A Taleban spokesman said the bombs had been used again on front-line militia positions overnight. Bunker said staff from the UN Mine Action Program had been to the village — which she identified as Shakar Qala — after Monday’s attack. “They reported that eight civilians were killed directly in the attack and that one civilian was killed — as happens in these cases — when he went to look at the object, touched it and it blew up,” she said. “They have determined there were 45 homes in that village, 20 of the homes were partially or completely destroyed in the attack.” She said the population had since been evacuated.
A US defense official confirmed that American jets had used cluster bombs near the village, which is on the outskirts of the western city of Herat. Some aid agencies and demining groups have called for the use of cluster bombs, which are designed for use against concentrations of troops and vehicles, to be banned because of the danger they pose to civilians.
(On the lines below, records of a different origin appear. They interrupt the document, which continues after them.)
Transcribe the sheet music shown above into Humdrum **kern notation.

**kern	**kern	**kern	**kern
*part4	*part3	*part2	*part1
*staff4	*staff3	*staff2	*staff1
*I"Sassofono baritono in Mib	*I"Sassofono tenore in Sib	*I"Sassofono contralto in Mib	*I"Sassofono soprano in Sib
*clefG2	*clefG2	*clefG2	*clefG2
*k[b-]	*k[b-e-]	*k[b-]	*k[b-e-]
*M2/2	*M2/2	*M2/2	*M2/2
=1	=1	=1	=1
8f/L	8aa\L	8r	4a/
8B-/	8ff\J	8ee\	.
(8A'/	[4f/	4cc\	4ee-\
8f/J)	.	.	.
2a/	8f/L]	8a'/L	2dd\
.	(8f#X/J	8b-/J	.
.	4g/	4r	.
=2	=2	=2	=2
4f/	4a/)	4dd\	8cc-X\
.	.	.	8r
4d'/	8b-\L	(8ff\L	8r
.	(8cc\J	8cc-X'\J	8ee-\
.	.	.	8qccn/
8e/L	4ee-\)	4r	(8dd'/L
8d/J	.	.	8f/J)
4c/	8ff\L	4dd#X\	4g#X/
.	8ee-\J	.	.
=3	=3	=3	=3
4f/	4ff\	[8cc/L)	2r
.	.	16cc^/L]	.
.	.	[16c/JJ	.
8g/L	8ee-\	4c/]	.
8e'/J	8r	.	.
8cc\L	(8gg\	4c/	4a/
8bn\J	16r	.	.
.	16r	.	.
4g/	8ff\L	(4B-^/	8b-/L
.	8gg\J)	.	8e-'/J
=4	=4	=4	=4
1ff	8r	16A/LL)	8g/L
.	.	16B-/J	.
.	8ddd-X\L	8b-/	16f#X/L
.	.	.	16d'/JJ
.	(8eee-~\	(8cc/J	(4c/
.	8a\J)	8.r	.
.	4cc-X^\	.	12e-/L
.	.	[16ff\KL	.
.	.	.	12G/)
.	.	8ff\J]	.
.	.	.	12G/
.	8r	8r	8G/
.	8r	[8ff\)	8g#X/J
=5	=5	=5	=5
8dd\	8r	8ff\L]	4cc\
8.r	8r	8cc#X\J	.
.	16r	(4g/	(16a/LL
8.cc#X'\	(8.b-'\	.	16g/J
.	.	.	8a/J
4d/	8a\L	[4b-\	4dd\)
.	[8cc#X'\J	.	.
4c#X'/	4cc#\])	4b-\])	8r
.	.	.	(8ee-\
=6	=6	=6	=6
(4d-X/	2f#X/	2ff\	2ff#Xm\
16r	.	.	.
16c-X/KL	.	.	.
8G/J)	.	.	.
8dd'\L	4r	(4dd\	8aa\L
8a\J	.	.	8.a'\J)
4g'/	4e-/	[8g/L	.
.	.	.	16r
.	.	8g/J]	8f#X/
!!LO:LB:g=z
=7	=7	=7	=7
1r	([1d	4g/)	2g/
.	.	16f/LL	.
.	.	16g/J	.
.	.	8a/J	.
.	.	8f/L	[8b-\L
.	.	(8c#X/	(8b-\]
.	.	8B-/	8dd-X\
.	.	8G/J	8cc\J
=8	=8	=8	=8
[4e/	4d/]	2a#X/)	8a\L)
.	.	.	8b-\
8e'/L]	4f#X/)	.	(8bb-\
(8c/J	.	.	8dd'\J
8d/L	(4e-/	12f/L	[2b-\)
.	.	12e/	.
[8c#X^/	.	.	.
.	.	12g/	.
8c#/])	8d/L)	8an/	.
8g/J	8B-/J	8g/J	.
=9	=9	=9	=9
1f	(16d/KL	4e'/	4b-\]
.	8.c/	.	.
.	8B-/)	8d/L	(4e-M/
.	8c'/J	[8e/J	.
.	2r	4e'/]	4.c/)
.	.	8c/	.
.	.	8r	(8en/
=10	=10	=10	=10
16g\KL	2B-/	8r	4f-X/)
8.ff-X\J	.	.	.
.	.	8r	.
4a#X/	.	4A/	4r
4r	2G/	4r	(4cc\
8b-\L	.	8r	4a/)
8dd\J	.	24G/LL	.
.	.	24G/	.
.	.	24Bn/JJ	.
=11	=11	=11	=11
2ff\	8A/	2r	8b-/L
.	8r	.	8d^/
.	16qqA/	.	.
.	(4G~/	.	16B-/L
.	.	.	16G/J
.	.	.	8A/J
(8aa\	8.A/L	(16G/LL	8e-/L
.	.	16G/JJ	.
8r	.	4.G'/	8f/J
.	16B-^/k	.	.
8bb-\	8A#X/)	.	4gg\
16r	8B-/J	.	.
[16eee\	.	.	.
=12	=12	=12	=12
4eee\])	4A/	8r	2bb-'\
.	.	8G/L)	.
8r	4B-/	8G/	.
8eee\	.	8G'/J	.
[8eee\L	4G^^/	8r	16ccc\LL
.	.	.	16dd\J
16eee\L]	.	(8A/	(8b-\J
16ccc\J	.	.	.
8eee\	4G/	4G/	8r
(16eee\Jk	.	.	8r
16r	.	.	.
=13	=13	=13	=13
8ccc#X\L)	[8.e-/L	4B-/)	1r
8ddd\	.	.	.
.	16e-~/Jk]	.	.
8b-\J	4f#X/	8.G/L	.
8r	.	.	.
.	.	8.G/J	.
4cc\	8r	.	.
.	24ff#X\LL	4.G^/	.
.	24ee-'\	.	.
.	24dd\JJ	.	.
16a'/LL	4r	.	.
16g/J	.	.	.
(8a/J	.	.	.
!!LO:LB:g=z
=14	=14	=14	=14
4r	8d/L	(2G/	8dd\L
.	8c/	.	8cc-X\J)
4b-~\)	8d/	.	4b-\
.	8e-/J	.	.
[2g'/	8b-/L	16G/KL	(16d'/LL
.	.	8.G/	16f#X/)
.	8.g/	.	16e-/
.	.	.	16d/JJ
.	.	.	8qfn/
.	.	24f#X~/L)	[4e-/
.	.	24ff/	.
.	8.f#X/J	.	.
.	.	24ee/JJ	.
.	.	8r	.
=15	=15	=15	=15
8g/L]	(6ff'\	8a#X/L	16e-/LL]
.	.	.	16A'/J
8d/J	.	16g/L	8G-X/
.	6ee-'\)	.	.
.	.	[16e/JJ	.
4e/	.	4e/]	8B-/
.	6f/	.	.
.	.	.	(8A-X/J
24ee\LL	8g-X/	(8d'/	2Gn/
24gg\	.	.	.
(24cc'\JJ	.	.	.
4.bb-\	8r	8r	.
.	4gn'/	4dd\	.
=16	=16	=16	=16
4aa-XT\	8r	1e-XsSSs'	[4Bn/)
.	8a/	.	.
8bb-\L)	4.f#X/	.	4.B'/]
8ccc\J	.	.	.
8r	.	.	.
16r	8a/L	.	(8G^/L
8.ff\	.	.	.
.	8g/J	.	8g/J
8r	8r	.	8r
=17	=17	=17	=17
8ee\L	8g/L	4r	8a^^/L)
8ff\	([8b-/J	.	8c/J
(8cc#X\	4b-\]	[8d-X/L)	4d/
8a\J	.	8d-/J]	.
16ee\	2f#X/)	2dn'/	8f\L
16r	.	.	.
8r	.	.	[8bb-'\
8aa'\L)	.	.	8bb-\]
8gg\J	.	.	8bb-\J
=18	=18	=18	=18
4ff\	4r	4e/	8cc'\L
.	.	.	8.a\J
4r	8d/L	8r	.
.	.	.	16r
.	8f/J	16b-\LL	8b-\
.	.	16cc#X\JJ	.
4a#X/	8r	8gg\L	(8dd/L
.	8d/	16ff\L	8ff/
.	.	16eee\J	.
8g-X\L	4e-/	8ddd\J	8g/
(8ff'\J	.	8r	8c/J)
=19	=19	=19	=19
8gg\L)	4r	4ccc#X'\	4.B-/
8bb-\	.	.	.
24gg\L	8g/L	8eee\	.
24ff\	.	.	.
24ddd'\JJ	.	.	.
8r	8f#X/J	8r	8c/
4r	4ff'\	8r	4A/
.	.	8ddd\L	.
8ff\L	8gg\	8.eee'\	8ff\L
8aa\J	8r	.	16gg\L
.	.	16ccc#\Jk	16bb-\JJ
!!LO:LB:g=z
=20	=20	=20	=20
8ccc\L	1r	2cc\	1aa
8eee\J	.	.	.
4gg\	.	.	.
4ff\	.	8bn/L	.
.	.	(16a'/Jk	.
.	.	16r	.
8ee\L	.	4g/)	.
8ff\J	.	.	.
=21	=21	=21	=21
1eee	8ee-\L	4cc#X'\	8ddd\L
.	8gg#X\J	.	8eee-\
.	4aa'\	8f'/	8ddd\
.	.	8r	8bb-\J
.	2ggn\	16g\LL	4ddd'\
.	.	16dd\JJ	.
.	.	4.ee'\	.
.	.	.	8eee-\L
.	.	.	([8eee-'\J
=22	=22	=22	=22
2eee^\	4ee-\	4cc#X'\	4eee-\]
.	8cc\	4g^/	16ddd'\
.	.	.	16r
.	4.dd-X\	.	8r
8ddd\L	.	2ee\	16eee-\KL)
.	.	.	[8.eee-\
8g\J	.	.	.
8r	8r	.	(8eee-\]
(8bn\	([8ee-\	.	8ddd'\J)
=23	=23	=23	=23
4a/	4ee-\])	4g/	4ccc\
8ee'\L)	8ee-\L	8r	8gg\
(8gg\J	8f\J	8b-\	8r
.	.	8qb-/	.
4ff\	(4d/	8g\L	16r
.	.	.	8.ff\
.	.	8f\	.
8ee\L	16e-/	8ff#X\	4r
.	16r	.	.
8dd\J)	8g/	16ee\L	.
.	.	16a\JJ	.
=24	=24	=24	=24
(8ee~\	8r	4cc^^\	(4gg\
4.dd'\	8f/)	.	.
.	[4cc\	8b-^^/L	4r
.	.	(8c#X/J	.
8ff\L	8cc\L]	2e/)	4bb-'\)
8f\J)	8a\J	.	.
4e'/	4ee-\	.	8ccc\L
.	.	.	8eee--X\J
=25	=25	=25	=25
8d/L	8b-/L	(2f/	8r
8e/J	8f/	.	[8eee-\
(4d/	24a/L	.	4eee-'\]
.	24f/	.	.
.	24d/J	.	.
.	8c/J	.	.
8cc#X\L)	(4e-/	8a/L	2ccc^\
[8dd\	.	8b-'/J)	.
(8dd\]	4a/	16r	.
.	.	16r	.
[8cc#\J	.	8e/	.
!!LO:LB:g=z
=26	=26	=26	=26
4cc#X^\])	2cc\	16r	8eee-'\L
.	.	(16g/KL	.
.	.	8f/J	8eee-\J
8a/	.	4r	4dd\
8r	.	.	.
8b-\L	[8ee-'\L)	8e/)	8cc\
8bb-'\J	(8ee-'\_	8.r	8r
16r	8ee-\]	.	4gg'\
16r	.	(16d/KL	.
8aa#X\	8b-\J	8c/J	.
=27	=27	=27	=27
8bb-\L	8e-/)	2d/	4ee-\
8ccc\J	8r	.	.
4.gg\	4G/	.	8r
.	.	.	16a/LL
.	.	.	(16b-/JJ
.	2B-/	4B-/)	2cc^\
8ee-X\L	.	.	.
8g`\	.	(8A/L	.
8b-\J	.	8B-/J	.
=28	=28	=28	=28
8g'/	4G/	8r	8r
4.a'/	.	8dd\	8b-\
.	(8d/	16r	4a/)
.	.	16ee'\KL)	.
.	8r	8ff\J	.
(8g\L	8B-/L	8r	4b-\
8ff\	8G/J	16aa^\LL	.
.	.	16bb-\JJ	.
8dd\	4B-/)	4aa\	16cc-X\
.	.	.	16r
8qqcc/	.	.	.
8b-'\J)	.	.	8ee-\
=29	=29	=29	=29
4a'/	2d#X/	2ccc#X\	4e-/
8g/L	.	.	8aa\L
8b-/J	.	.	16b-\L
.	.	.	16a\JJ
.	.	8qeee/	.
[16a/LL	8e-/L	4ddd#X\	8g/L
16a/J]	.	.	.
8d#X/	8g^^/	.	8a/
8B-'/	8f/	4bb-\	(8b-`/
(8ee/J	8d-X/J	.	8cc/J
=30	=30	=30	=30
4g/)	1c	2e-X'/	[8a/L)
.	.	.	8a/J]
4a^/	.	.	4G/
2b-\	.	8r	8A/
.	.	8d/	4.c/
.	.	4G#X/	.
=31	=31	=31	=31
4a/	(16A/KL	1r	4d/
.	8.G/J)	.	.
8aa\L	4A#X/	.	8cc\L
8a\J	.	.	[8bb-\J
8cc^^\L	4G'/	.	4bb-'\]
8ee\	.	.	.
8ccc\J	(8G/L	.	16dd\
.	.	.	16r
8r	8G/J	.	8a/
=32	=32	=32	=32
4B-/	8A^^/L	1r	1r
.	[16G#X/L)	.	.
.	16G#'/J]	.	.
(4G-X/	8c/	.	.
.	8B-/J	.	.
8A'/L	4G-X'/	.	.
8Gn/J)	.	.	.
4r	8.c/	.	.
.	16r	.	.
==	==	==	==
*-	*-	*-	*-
US forces this week began using the weapon as they intensified their raids on Taleban positions in the hope of clearing the way for ground assaults by the opposition Northern Alliance.
How the small but potentially ferocious Northern Alliance will capitalize on the US bombardment remained unclear. Opposition forces plan to cut Taleban supply lines from Kabul to Mazar-e-Sharif, a senior commander said yesterday. The alliance has threatened to advance on Kabul but not move into the city until a post-Taleban solution has been worked out. Bush has warned of a long war to force the Taleban to surrender Osama Bin Laden and his Al-Qaeda network of radicals, who are suspected of carrying out attacks on US targets — including the Sept. 11 kamikaze attacks in hijacked jets that killed more than 5,000 people and a spate of letters laced with anthrax which have killed three. But after 18 days of airstrikes — and at least one commando raid — the most visible result of the US-led campaign has been a flood of refugees bringing harrowing tales of civilian casualties to Afghanistan’s borders. The head of the International Committee for the Red Cross Jakob Kellenberger warned yesterday that civilian deaths were mounting.